GIVEN RECORDS:

★ ★ ★ ★ ★

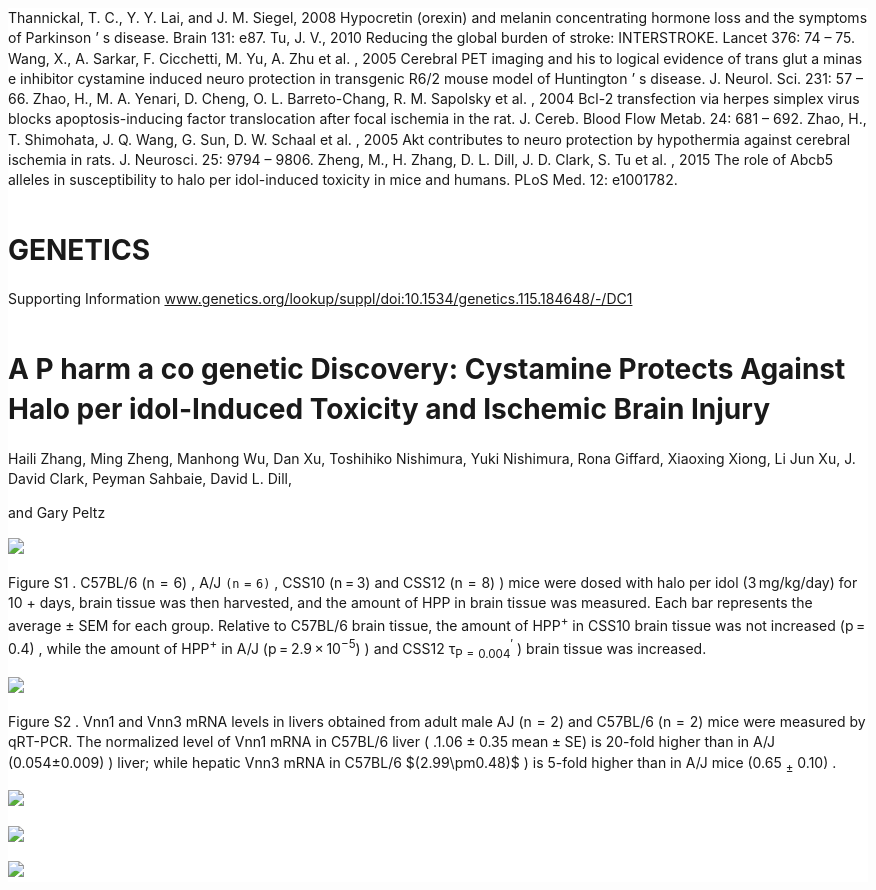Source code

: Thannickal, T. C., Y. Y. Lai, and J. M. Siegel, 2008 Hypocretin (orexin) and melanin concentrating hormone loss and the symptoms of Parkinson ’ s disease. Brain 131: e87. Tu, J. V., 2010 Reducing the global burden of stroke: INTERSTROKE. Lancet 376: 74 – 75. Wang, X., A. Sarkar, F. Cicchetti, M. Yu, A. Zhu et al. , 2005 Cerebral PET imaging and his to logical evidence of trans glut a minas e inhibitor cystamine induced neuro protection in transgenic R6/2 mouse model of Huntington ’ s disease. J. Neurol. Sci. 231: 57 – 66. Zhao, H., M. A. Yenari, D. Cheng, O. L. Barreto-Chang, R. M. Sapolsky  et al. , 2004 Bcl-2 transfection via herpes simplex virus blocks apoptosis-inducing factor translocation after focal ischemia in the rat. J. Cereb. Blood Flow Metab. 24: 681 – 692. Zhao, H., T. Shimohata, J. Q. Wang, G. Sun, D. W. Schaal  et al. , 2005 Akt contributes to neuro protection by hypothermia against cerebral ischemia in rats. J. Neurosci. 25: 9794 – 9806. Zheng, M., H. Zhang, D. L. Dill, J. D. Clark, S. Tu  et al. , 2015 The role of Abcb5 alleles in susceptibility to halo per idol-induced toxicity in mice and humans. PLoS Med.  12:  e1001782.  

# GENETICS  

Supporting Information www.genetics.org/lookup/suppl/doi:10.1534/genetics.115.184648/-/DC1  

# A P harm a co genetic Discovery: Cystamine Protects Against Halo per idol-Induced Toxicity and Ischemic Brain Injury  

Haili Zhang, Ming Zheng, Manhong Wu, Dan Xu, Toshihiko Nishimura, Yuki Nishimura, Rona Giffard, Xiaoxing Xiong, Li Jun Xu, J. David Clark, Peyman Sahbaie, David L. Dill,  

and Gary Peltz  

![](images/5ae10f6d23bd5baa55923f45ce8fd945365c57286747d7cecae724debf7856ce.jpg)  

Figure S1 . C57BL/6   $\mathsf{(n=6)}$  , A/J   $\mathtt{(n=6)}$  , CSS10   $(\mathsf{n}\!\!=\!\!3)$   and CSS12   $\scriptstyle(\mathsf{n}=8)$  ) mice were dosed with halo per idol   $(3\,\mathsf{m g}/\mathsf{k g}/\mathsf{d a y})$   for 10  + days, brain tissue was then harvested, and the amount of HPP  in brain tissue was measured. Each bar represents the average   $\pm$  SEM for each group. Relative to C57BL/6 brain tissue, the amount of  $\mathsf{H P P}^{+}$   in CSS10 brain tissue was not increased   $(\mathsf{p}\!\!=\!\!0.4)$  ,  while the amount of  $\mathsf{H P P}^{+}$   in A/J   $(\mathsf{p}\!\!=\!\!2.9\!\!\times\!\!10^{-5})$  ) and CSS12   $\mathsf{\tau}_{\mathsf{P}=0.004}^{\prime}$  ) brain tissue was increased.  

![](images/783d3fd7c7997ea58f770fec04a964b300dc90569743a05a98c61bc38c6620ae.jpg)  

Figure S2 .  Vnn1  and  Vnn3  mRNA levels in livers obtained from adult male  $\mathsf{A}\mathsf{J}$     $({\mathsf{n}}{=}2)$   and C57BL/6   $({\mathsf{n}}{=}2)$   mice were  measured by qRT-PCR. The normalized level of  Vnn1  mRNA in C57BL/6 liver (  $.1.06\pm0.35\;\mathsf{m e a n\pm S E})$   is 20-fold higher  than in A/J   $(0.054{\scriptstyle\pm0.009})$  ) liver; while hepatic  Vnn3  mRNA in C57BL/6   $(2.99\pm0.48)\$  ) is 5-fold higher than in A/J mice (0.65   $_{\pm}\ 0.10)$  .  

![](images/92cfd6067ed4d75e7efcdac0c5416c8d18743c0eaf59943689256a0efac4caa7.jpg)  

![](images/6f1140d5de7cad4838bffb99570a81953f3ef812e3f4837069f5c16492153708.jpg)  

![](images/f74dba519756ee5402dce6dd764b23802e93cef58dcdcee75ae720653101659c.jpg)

★ ★ ★ ★ ★

ACTIVITY: Look through the data above. Each line containing the word "Figure" needs to be copied.

REPLY:
Figure S1 . C57BL/6   $\mathsf{(n=6)}$  , A/J   $\mathtt{(n=6)}$  , CSS10   $(\mathsf{n}\!\!=\!\!3)$   and CSS12   $\scriptstyle(\mathsf{n}=8)$  ) mice were dosed with halo per idol   $(3\,\mathsf{m g}/\mathsf{k g}/\mathsf{d a y})$   for 10  + days, brain tissue was then harvested, and the amount of HPP  in brain tissue was measured. Each bar represents the average   $\pm$  SEM for each group. Relative to C57BL/6 brain tissue, the amount of  $\mathsf{H P P}^{+}$   in CSS10 brain tissue was not increased   $(\mathsf{p}\!\!=\!\!0.4)$  ,  while the amount of  $\mathsf{H P P}^{+}$   in A/J   $(\mathsf{p}\!\!=\!\!2.9\!\!\times\!\!10^{-5})$  ) and CSS12   $\mathsf{\tau}_{\mathsf{P}=0.004}^{\prime}$  ) brain tissue was increased.  
Figure S2 .  Vnn1  and  Vnn3  mRNA levels in livers obtained from adult male  $\mathsf{A}\mathsf{J}$     $({\mathsf{n}}{=}2)$   and C57BL/6   $({\mathsf{n}}{=}2)$   mice were  measured by qRT-PCR. The normalized level of  Vnn1  mRNA in C57BL/6 liver (  $.1.06\pm0.35\;\mathsf{m e a n\pm S E})$   is 20-fold higher  than in A/J   $(0.054{\scriptstyle\pm0.009})$  ) liver; while hepatic  Vnn3  mRNA in C57BL/6   $(2.99\pm0.48)\$  ) is 5-fold higher than in A/J mice (0.65   $_{\pm}\ 0.10)$  .  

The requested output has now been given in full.